Lawrence Freedman
The new US National Security Strategy (NSS) has been poorly received in Europe. Two features have gone down particularly badly. First, it directly interferes in European affairs by explicitly siding with ‘Patriotic Parties’ and picking up on their themes of ‘civilisational erasure’. It is ‘more than plausible,’ the document says, ‘that within a few decades at the latest, certain NATO members will become majority non-European’ (which we can assume to mean non-white). Here it recalls Vice President JD Vance’s Munich speech last in February when he told an alarmed and high-level European audience that the biggest threat to their security was ‘from within’ – ‘the retreat of Europe from some of its most fundamental values.’ This is underscored by a stress on the restoration of America’s ‘spiritual and cultural health.’

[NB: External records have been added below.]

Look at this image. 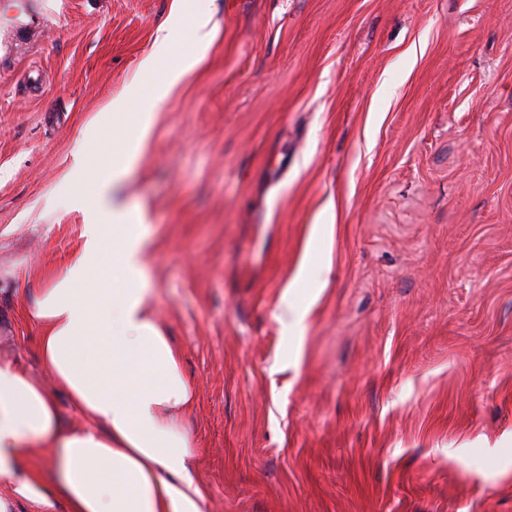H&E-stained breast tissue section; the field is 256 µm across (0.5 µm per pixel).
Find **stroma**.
I'll use <instances>...</instances> for the list:
<instances>
[{"label":"stroma","mask_w":512,"mask_h":512,"mask_svg":"<svg viewBox=\"0 0 512 512\" xmlns=\"http://www.w3.org/2000/svg\"><path fill=\"white\" fill-rule=\"evenodd\" d=\"M185 6L209 44L175 0H40L0 32V358L42 374L26 309L165 25L197 63L112 200L197 386L204 512H512V0ZM184 26L192 32L196 42L203 44L208 42L214 35V28L208 29L210 17L201 14H188L182 17Z\"/></svg>","instance_id":"obj_1"}]
</instances>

Second, it fails to discuss Russia as an adversary that poses a direct threat to freedom in Europe and is currently waging an aggressive war against a sovereign country. Against all evidence, it claims that while the European people want peace yet their governments have subverted ‘democratic processes’ to prevent this. Yet it is Russia not Ukraine that has thwarted Trump’s desire to declare an early ceasefire. The document looks forward to ‘stabilising’ relations with Russian and to a peace deal for Ukraine without reference to its likely justice or durability. All this was noted cheerfully in the Kremlin, declaring that the US strategic vision is similar to Russia’s.